Notre parti a voulu se positionner en garant des libertés. On ne peut pas tout sacrifier sur l’autel de la crise sanitaire. Les atteintes à la liberté doivent être limitées dans le temps et proportionnées à la crise. C’est d’ailleurs pourquoi il fallait sortir du confinement. Cette position explique aussi notre opposition à l’application Stop Covid, qui nous apparaît comme inutile et dépassée, et à la loi Avia, contre les contenus haineux sur internet, qui est une atteinte à la liberté d’expression.

Nous avions également un certain nombre de valeurs à défendre. Certaines questions éthiques ont paru être oubliées à travers l’impossibilité d’assister à des funérailles ou l’isolement des personnes âgées en Ehpad.

D’un point de vue sociétal, cette crise n’est-elle pas le révélateur d’un excès de prudence, la conséquence de 20 ans, au moins, de discours sécuritaires ?

On ne peut brader ni nos libertés, ni la société dans laquelle on vit. Il ne faut pas tomber dans le syndrome des trois P : peur, panique, psychose. Certes, il fallait prendre le risque sanitaire au sérieux, dès le début. Et l’on peut, peut-être, reprocher au Gouvernement d’avoir eu du retard à l’allumage. Mais, nous ne devons pas créer une société de la peur. Je pense qu’il est temps d’accélérer le déconfinement, de rétablir les mobilités, d’ouvrir les frontières. La vie doit reprendre ses droits. Cela doit se faire progressivement, mais avec détermination.

Cela concerne également le tourisme, la culture… Nous devons reprendre une vie normale, même s’il convient de mettre en place un certain nombre de protections, avec des masques et des tests pour tout le monde. Il faut remettre un peu d’optimisme, d’enthousiasme, redonner de l’espoir aux Français.

On a beaucoup glosé sur le monde d’après. Comment le voyez-vous ?

La France de demain va devoir renouer le lien intergénérationnel, s’occuper à la fois de ses seniors et de sa jeunesse. Nous risquons d’avoir une génération sacrifiée sur l’autel du chômage et de la crise. Il va falloir l’accompagner vers l’emploi.

Nous aurons également tout un travail à conduire sur une écologie non pas punitive, mais une écologie de la responsabilité qui permette de s’inscrire dans un nouveau modèle de croissance et de penser des mobilités nouvelles.

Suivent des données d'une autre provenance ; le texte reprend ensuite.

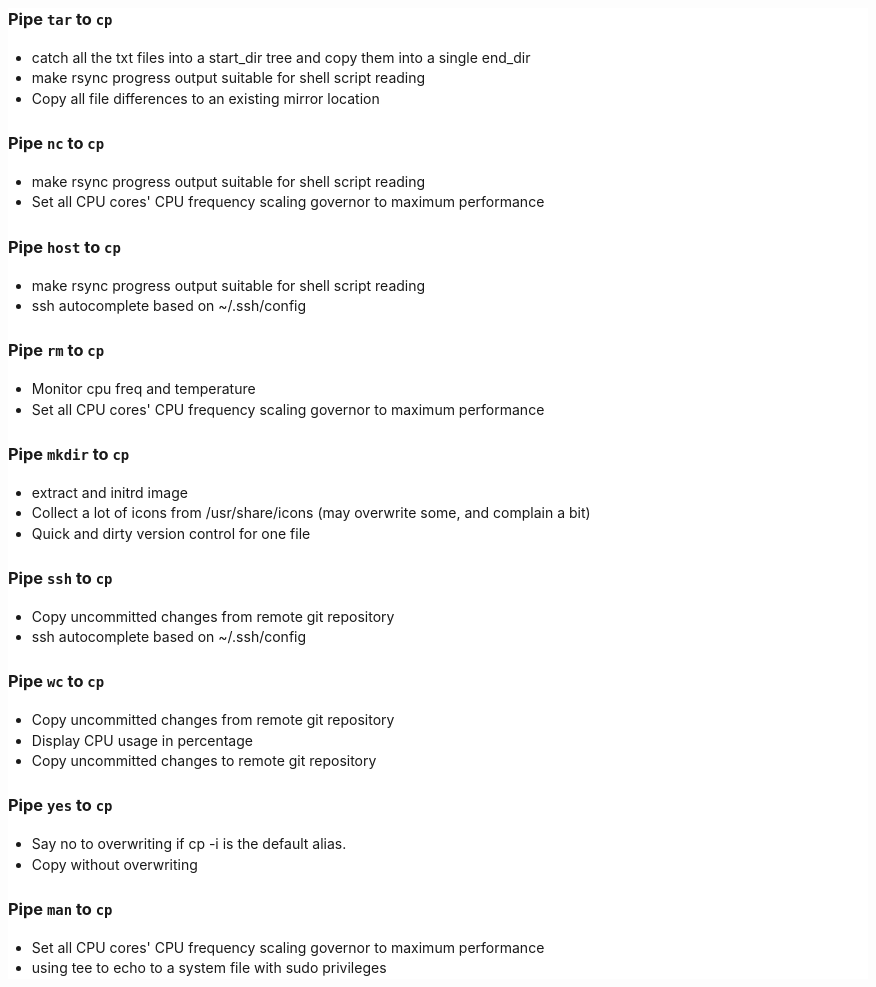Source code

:             
### Pipe `tar` to `cp`

- catch all the txt files into a start_dir tree and copy them into a single end_dir
- make rsync progress output suitable for shell script reading
- Copy all file differences to an existing mirror location

            
### Pipe `nc` to `cp`

- make rsync progress output suitable for shell script reading
- Set all CPU cores' CPU frequency scaling governor to maximum performance

            
### Pipe `host` to `cp`

- make rsync progress output suitable for shell script reading
- ssh autocomplete based on ~/.ssh/config

            
### Pipe `rm` to `cp`

- Monitor cpu freq and temperature
- Set all CPU cores' CPU frequency scaling governor to maximum performance

            
### Pipe `mkdir` to `cp`

- extract and initrd image
- Collect a lot of icons from /usr/share/icons (may overwrite some, and complain a bit)
- Quick and dirty version control for one file

            
### Pipe `ssh` to `cp`

- Copy uncommitted changes from remote git repository
- ssh autocomplete based on ~/.ssh/config

            
### Pipe `wc` to `cp`

- Copy uncommitted changes from remote git repository
- Display CPU usage in percentage
- Copy uncommitted changes to remote git repository

            
### Pipe `yes` to `cp`

- Say no to overwriting if cp -i is the default alias.
- Copy without overwriting

            
### Pipe `man` to `cp`

- Set all CPU cores' CPU frequency scaling governor to maximum performance
- using tee to echo to a system file with sudo privileges
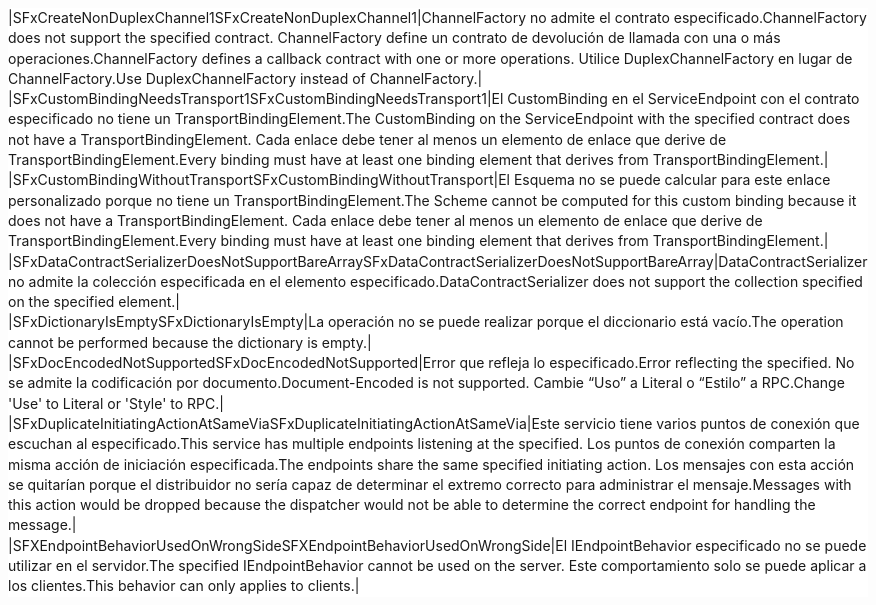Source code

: |<span data-ttu-id="e8367-310">SFxCreateNonDuplexChannel1</span><span class="sxs-lookup"><span data-stu-id="e8367-310">SFxCreateNonDuplexChannel1</span></span>|<span data-ttu-id="e8367-311">ChannelFactory no admite el contrato especificado.</span><span class="sxs-lookup"><span data-stu-id="e8367-311">ChannelFactory does not support the specified contract.</span></span> <span data-ttu-id="e8367-312">ChannelFactory define un contrato de devolución de llamada con una o más operaciones.</span><span class="sxs-lookup"><span data-stu-id="e8367-312">ChannelFactory defines a callback contract with one or more operations.</span></span> <span data-ttu-id="e8367-313">Utilice DuplexChannelFactory en lugar de ChannelFactory.</span><span class="sxs-lookup"><span data-stu-id="e8367-313">Use DuplexChannelFactory instead of ChannelFactory.</span></span>|  
|<span data-ttu-id="e8367-314">SFxCustomBindingNeedsTransport1</span><span class="sxs-lookup"><span data-stu-id="e8367-314">SFxCustomBindingNeedsTransport1</span></span>|<span data-ttu-id="e8367-315">El CustomBinding en el ServiceEndpoint con el contrato especificado no tiene un TransportBindingElement.</span><span class="sxs-lookup"><span data-stu-id="e8367-315">The CustomBinding on the ServiceEndpoint with the specified contract does not have a TransportBindingElement.</span></span> <span data-ttu-id="e8367-316">Cada enlace debe tener al menos un elemento de enlace que derive de TransportBindingElement.</span><span class="sxs-lookup"><span data-stu-id="e8367-316">Every binding must have at least one binding element that derives from TransportBindingElement.</span></span>|  
|<span data-ttu-id="e8367-317">SFxCustomBindingWithoutTransport</span><span class="sxs-lookup"><span data-stu-id="e8367-317">SFxCustomBindingWithoutTransport</span></span>|<span data-ttu-id="e8367-318">El Esquema no se puede calcular para este enlace personalizado porque no tiene un TransportBindingElement.</span><span class="sxs-lookup"><span data-stu-id="e8367-318">The Scheme cannot be computed for this custom binding because it does not have a TransportBindingElement.</span></span> <span data-ttu-id="e8367-319">Cada enlace debe tener al menos un elemento de enlace que derive de TransportBindingElement.</span><span class="sxs-lookup"><span data-stu-id="e8367-319">Every binding must have at least one binding element that derives from TransportBindingElement.</span></span>|  
|<span data-ttu-id="e8367-320">SFxDataContractSerializerDoesNotSupportBareArray</span><span class="sxs-lookup"><span data-stu-id="e8367-320">SFxDataContractSerializerDoesNotSupportBareArray</span></span>|<span data-ttu-id="e8367-321">DataContractSerializer no admite la colección especificada en el elemento especificado.</span><span class="sxs-lookup"><span data-stu-id="e8367-321">DataContractSerializer does not support the collection specified on the specified element.</span></span>|  
|<span data-ttu-id="e8367-322">SFxDictionaryIsEmpty</span><span class="sxs-lookup"><span data-stu-id="e8367-322">SFxDictionaryIsEmpty</span></span>|<span data-ttu-id="e8367-323">La operación no se puede realizar porque el diccionario está vacío.</span><span class="sxs-lookup"><span data-stu-id="e8367-323">The operation cannot be performed because the dictionary is empty.</span></span>|  
|<span data-ttu-id="e8367-324">SFxDocEncodedNotSupported</span><span class="sxs-lookup"><span data-stu-id="e8367-324">SFxDocEncodedNotSupported</span></span>|<span data-ttu-id="e8367-325">Error que refleja lo especificado.</span><span class="sxs-lookup"><span data-stu-id="e8367-325">Error reflecting the specified.</span></span> <span data-ttu-id="e8367-326">No se admite la codificación por documento.</span><span class="sxs-lookup"><span data-stu-id="e8367-326">Document-Encoded is not supported.</span></span> <span data-ttu-id="e8367-327">Cambie “Uso” a Literal o “Estilo” a RPC.</span><span class="sxs-lookup"><span data-stu-id="e8367-327">Change 'Use' to Literal or 'Style' to RPC.</span></span>|  
|<span data-ttu-id="e8367-328">SFxDuplicateInitiatingActionAtSameVia</span><span class="sxs-lookup"><span data-stu-id="e8367-328">SFxDuplicateInitiatingActionAtSameVia</span></span>|<span data-ttu-id="e8367-329">Este servicio tiene varios puntos de conexión que escuchan al especificado.</span><span class="sxs-lookup"><span data-stu-id="e8367-329">This service has multiple endpoints listening at the specified.</span></span> <span data-ttu-id="e8367-330">Los puntos de conexión comparten la misma acción de iniciación especificada.</span><span class="sxs-lookup"><span data-stu-id="e8367-330">The endpoints share the same specified initiating action.</span></span> <span data-ttu-id="e8367-331">Los mensajes con esta acción se quitarían porque el distribuidor no sería capaz de determinar el extremo correcto para administrar el mensaje.</span><span class="sxs-lookup"><span data-stu-id="e8367-331">Messages with this action would be dropped because the dispatcher would not be able to determine the correct endpoint for handling the message.</span></span>|  
|<span data-ttu-id="e8367-332">SFXEndpointBehaviorUsedOnWrongSide</span><span class="sxs-lookup"><span data-stu-id="e8367-332">SFXEndpointBehaviorUsedOnWrongSide</span></span>|<span data-ttu-id="e8367-333">El IEndpointBehavior especificado no se puede utilizar en el servidor.</span><span class="sxs-lookup"><span data-stu-id="e8367-333">The specified IEndpointBehavior cannot be used on the server.</span></span> <span data-ttu-id="e8367-334">Este comportamiento solo se puede aplicar a los clientes.</span><span class="sxs-lookup"><span data-stu-id="e8367-334">This behavior can only applies to clients.</span></span>|  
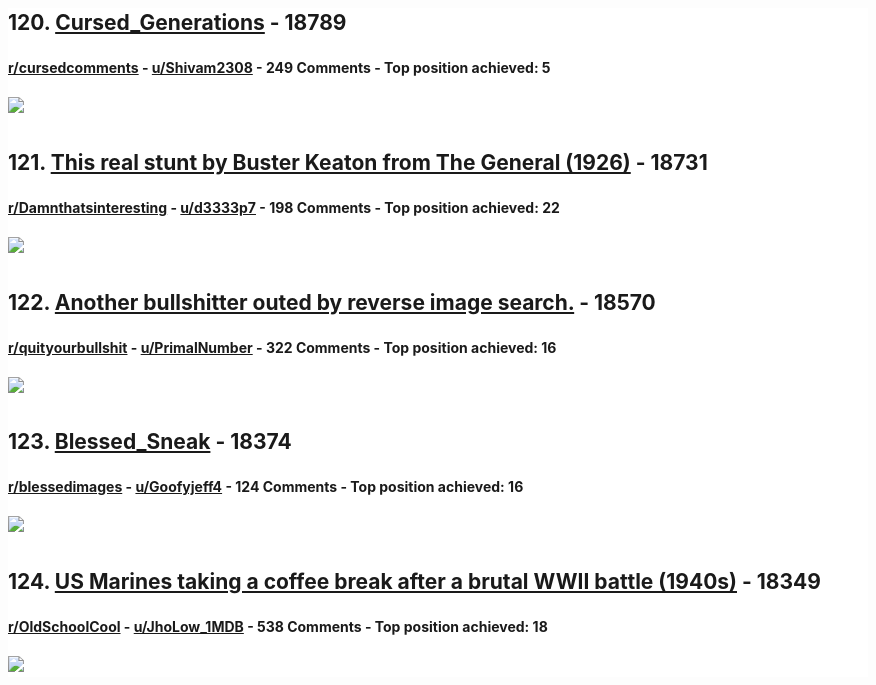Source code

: ## 120. [Cursed_Generations](http://reddit.com/r/cursedcomments/comments/nz3pyf/cursed_generations/) - 18789
#### [r/cursedcomments](http://reddit.com/r/cursedcomments) - [u/Shivam2308](http://reddit.com/u/Shivam2308) - 249 Comments - Top position achieved: 5

<a href="https://i.redd.it/1vtns0eq23571.jpg"><img src="https://a.thumbs.redditmedia.com/LTkfTgUyBWYCLuFHScqdjBgwBcO4nY0YarYmHbLtaT8.jpg"></img></a>

## 121. [This real stunt by Buster Keaton from The General (1926)](http://reddit.com/r/Damnthatsinteresting/comments/nz2lsi/this_real_stunt_by_buster_keaton_from_the_general/) - 18731
#### [r/Damnthatsinteresting](http://reddit.com/r/Damnthatsinteresting) - [u/d3333p7](http://reddit.com/u/d3333p7) - 198 Comments - Top position achieved: 22

<a href="https://v.redd.it/p79386b5t2571"><img src="https://b.thumbs.redditmedia.com/DvGs626zUno0kMvh3r8EkCReZ__OHojHqHKCdrqnnoo.jpg"></img></a>

## 122. [Another bullshitter outed by reverse image search.](http://reddit.com/r/quityourbullshit/comments/nyunga/another_bullshitter_outed_by_reverse_image_search/) - 18570
#### [r/quityourbullshit](http://reddit.com/r/quityourbullshit) - [u/PrimalNumber](http://reddit.com/u/PrimalNumber) - 322 Comments - Top position achieved: 16

<a href="https://i.redd.it/fdy4xq9fu0571.jpg"><img src="https://b.thumbs.redditmedia.com/0aXp-oo6pXTp-l33n2OBnGci5Zl8D2Cxc6Es9SmhJYc.jpg"></img></a>

## 123. [Blessed_Sneak](http://reddit.com/r/blessedimages/comments/nyn5ag/blessed_sneak/) - 18374
#### [r/blessedimages](http://reddit.com/r/blessedimages) - [u/Goofyjeff4](http://reddit.com/u/Goofyjeff4) - 124 Comments - Top position achieved: 16

<a href="https://i.redd.it/8lg31f2c6y471.jpg"><img src="https://a.thumbs.redditmedia.com/WSo1OOHRneS3HDuPDdcLuwzLkni9ibIS1Cnz1Xaj4q8.jpg"></img></a>

## 124. [US Marines taking a coffee break after a brutal WWII battle (1940s)](http://reddit.com/r/OldSchoolCool/comments/nyyypj/us_marines_taking_a_coffee_break_after_a_brutal/) - 18349
#### [r/OldSchoolCool](http://reddit.com/r/OldSchoolCool) - [u/JhoLow_1MDB](http://reddit.com/u/JhoLow_1MDB) - 538 Comments - Top position achieved: 18

<a href="https://allthatsinteresting.com/wordpress/wp-content/uploads/2019/08/soldiers-eating.jpg"><img src="https://a.thumbs.redditmedia.com/gvS4svRPs0xwGLaZU_emCU9LizaVDqJG-6Va8lLsrx4.jpg"></img></a>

Propos recueillis par Sébastien Jacquart (Éco de l’Ain), pour RésoHebdoÉco, association regroupant 27 titres de presse hebdomadaire économique régionaux en France. reso-hebdo-eco.com

Parcours

1980 Naissance, en avril à Nîmes.
2009-2012 Député européen dans la circonscription Sud-Est. Il est alors le benjamin des eurodéputés français et le plus jeune parlementaire français en exercice.
2010-2015 Conseiller régional Rhône-Alpes.
Depuis juin 2012 Député de la Ve circonscription de l’Ain.
Novembre 2019 Président du groupe Les Républicains à l’Assemblée nationale.